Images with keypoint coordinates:
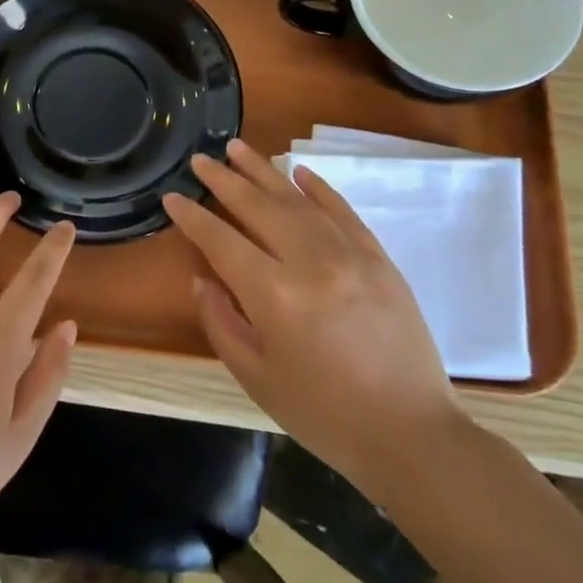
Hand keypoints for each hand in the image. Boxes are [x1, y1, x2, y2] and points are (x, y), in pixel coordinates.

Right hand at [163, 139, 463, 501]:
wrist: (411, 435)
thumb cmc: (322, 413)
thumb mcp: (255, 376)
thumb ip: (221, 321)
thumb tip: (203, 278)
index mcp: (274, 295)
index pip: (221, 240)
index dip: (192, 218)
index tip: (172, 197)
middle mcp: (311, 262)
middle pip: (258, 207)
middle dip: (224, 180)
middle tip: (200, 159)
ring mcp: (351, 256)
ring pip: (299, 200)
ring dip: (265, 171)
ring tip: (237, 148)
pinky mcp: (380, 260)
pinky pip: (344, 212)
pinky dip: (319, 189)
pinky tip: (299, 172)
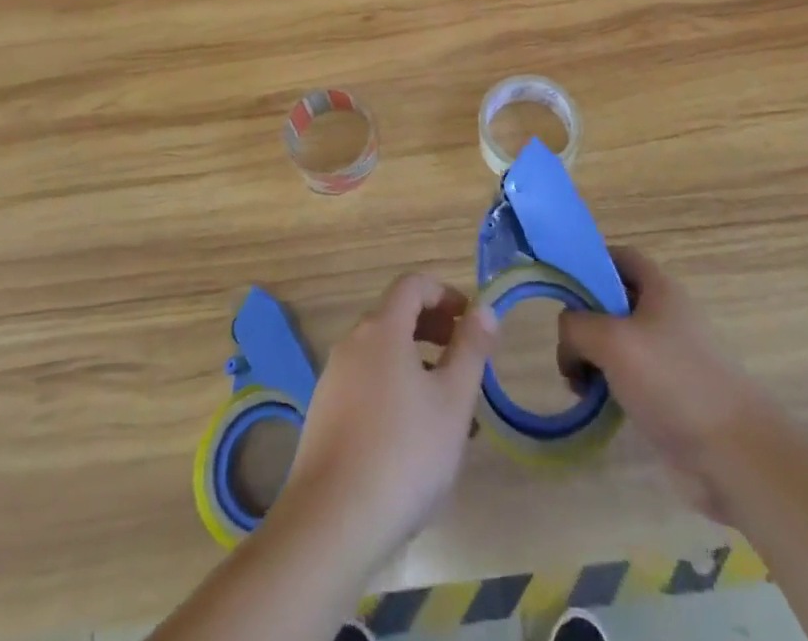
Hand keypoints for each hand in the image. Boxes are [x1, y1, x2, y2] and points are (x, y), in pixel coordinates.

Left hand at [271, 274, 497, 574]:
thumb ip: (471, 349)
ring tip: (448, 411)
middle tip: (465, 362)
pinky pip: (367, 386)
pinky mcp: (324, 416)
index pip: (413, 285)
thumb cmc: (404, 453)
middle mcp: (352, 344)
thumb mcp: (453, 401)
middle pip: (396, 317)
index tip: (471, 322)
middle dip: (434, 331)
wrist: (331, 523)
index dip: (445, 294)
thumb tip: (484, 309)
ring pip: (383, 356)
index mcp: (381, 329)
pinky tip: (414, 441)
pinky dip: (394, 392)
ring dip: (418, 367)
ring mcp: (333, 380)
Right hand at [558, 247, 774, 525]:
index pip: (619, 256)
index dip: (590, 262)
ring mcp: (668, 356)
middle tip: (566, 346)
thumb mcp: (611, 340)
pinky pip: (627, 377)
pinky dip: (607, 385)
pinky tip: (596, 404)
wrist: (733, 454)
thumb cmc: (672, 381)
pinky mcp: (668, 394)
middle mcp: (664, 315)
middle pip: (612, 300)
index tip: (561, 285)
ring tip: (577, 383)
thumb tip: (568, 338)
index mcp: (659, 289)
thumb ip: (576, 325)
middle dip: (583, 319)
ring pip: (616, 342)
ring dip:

### TASK
Check each line of the entries above for the string "index", and return those that contain it.

### ANSWER TO THIS TASK
index mcp: (274, 295)
index pip: (221, 240)
index dip: (192, 218)
index tip: (172, 197)
index pip: (413, 285)
index tip: (471, 322)
index dip: (445, 294)
index mcp: (381, 329)
index pip: (619, 256)
index dip: (590, 262)
index tip: (561, 285)
index mcp: (659, 289)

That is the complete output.